Almarai operates a joint venture with PepsiCo, International Dairy & Juice.

The company said full-year net profit increased 26 per cent to 1.44bn riyals. Earnings per share climbed to 3.60 riyals last year from 2.85 riyals the year before.

"The profit growth in the quarter was negatively affected by continued level of higher material costs and overhead growth due to expansion in new projects, but it was positively affected by capital gains realised on sale of assets," the company said in a statement.

Almarai's board of directors said it would propose paying 500 million riyals in dividends.

Analysts have a positive outlook for the dairy producer.

"We believe Almarai has a solid long-term growth outlook, with poultry and bakery expected to play an increasingly important role," Bloomberg reported NCB Capital as saying. "We believe margins have bottomed out, and thus continued evidence of this will act as a key catalyst for the stock price."

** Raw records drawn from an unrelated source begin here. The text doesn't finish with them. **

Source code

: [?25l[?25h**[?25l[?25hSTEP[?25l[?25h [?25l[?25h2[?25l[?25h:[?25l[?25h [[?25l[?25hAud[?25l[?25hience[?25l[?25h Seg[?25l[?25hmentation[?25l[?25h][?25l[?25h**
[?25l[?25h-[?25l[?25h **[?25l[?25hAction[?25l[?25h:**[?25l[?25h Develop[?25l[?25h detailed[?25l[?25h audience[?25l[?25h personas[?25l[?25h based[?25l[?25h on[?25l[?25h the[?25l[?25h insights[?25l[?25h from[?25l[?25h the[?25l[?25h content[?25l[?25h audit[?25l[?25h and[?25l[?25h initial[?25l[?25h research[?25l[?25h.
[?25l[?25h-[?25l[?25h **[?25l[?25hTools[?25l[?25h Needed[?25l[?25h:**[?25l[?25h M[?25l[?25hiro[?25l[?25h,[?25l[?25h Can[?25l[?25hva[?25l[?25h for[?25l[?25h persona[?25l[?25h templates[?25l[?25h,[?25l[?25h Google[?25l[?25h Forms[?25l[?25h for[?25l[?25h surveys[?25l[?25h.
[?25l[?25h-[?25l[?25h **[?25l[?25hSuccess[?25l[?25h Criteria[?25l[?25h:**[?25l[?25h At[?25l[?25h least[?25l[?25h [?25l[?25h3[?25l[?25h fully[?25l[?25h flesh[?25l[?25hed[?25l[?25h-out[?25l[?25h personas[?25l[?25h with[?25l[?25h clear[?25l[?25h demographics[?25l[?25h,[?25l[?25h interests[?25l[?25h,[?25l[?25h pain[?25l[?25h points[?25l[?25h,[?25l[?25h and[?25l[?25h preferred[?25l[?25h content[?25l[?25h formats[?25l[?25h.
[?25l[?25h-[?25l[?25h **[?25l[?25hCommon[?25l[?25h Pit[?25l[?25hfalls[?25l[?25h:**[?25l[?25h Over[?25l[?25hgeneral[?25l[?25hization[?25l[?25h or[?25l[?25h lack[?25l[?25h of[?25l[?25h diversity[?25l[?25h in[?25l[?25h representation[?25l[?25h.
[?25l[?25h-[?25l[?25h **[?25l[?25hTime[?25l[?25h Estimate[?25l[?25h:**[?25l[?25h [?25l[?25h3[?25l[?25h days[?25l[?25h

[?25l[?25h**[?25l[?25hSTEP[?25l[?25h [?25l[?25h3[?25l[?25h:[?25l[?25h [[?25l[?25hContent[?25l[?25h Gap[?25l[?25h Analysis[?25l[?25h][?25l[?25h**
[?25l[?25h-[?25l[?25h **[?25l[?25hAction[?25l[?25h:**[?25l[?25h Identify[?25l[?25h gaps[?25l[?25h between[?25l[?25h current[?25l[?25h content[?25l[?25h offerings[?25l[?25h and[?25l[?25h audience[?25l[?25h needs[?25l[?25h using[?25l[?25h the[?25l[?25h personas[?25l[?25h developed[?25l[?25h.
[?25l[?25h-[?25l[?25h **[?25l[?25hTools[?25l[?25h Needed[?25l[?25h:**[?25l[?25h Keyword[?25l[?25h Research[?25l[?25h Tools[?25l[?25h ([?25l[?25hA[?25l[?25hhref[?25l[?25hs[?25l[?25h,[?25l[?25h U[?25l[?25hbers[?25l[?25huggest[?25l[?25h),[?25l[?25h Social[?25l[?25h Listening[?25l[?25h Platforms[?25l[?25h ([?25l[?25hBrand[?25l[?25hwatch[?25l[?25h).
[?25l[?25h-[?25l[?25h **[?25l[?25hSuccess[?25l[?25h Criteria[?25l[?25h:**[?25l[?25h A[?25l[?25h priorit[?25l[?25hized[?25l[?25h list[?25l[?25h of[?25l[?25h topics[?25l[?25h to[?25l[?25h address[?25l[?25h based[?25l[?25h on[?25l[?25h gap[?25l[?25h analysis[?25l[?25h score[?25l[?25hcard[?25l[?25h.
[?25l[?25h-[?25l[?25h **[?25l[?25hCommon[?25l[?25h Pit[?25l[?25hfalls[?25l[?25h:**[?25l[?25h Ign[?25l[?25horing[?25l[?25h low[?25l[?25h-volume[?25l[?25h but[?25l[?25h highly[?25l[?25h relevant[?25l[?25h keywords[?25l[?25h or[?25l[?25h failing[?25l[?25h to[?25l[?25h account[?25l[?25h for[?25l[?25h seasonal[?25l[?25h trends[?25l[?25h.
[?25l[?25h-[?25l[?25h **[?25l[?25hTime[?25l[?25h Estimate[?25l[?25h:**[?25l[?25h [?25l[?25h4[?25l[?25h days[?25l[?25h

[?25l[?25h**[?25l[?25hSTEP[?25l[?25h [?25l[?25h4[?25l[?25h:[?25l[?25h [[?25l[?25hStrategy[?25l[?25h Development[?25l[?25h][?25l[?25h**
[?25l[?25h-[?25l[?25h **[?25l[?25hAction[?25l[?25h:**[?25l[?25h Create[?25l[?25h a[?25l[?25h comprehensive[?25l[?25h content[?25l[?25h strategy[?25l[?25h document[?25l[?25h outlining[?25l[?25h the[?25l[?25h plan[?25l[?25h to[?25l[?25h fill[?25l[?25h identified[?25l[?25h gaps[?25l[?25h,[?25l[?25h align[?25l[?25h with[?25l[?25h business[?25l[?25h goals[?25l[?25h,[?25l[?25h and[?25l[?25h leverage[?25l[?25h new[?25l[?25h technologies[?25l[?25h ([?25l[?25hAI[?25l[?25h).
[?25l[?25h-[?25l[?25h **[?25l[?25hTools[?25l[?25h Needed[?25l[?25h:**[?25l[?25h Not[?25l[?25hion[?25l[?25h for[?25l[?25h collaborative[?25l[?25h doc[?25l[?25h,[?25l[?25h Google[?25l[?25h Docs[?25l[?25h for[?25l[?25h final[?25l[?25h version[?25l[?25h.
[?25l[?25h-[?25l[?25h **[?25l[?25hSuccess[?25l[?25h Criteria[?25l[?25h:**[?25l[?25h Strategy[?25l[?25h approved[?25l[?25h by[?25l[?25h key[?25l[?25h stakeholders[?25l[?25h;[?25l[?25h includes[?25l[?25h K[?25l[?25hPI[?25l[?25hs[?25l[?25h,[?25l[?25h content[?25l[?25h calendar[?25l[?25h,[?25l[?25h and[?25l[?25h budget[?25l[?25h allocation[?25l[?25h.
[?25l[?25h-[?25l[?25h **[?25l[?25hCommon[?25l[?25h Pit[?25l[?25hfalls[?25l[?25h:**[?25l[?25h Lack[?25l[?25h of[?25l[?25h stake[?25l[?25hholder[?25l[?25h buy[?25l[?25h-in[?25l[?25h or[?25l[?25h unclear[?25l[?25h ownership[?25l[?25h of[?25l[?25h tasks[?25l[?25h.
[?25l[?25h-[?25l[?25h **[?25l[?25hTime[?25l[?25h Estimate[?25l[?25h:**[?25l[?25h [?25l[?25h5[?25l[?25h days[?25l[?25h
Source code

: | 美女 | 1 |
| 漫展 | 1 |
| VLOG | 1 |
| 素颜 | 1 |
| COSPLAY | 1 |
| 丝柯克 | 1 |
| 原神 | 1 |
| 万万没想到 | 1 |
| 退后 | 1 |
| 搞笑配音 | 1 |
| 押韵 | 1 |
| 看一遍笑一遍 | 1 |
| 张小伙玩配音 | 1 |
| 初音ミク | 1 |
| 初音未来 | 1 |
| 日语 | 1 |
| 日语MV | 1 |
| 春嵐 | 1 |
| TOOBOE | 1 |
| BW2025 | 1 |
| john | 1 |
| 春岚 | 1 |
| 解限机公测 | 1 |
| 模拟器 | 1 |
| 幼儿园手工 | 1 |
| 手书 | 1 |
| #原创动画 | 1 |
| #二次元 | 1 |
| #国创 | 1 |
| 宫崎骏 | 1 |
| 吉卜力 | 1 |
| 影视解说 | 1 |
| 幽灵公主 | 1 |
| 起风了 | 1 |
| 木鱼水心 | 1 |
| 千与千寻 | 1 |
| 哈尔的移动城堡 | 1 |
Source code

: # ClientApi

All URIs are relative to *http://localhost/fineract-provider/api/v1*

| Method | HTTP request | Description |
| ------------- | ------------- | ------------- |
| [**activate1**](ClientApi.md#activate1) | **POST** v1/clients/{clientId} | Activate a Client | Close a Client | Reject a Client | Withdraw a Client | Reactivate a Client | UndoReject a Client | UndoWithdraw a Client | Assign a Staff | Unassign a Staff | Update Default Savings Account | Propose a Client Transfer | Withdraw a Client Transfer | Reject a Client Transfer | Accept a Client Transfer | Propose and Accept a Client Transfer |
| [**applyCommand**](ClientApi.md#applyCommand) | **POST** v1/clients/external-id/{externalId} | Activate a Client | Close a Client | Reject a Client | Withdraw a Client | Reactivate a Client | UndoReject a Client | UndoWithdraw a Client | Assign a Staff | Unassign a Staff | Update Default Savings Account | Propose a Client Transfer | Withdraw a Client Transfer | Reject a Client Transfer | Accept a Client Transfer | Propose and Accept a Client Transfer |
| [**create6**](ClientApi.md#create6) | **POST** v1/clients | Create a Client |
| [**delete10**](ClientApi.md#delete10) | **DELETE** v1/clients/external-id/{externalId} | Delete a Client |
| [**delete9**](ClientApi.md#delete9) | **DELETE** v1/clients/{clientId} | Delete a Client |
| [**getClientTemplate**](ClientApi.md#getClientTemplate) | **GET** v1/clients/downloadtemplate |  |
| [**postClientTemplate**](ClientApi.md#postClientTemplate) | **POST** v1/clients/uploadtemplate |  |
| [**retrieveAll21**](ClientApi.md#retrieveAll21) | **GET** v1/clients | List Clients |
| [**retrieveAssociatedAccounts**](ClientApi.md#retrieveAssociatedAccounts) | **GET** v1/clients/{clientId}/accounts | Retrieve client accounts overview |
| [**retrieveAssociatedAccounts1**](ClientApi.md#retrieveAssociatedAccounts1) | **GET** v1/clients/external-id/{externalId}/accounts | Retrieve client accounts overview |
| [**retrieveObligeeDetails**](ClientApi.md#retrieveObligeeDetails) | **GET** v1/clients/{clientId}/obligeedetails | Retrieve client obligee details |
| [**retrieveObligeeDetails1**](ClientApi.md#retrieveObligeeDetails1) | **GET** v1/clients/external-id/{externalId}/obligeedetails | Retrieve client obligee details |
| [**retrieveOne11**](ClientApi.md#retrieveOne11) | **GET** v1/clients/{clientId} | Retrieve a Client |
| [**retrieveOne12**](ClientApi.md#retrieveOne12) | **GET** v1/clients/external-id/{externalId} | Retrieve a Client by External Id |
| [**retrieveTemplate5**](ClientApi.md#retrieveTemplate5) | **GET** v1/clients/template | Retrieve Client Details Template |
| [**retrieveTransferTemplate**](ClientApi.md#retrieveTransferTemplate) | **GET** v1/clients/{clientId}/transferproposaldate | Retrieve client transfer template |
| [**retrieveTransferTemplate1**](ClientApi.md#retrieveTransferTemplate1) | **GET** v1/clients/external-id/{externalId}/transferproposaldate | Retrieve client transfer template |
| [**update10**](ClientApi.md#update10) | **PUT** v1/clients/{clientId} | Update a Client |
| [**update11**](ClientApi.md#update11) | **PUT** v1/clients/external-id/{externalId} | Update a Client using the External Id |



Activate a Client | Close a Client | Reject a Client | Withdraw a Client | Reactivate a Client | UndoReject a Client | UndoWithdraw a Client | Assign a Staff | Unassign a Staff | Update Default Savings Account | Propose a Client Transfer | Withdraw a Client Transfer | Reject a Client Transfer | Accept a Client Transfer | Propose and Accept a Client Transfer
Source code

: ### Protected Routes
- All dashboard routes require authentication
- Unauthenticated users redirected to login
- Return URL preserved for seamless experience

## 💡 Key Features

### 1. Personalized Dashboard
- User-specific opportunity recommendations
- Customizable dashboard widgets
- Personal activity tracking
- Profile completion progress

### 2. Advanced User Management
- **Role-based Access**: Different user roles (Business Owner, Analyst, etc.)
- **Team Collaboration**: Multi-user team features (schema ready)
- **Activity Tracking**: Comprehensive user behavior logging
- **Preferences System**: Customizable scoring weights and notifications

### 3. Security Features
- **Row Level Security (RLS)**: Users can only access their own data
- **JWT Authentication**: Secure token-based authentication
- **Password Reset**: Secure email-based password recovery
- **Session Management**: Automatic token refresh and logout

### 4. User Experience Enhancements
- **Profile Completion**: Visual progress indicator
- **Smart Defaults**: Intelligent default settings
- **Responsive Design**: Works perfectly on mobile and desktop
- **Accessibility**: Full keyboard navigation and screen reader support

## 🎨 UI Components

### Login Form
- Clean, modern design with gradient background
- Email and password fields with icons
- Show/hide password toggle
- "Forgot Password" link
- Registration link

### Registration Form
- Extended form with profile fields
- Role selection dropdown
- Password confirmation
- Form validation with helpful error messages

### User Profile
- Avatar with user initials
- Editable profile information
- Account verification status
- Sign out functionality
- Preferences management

The revenue of the company, based in Riyadh and founded in 1977, has almost tripled in the past five years to 7.95bn riyals as demand for its products - milk, cheese, processed chicken, baked goods and juices - has surged with the nation's population.

As of January 16, its shares were up 125 per cent since its 2005 initial public offering. Prince Sultan bin Mohammed bin Saud Al Kabeer is Almarai's founder and largest individual shareholder. He has a 28.6 per cent stake in the operation.

"Almarai offers an appealing risk-reward balance to play the region's demographic and income growth," JPMorgan analysts said this month.

The company's shares trade at a 14 per cent discount to global peers, based on this year's earnings, they said. The company trades at 16 times estimated 2013 earnings, compared with 22 times for BRF-Brasil Foods, the world's largest poultry exporter, data compiled by Bloomberg show. Four analysts have a buy recommend on Almarai, while 12 say hold and two advise to sell, according to Bloomberg last week.

Last week, its Saudi food peer Savola Group posted a 17 per cent drop in fourth-quarter net profit year on year mainly on a capital gain of 153m riyals it incurred from the sale of two land plots during the fourth quarter of 2011.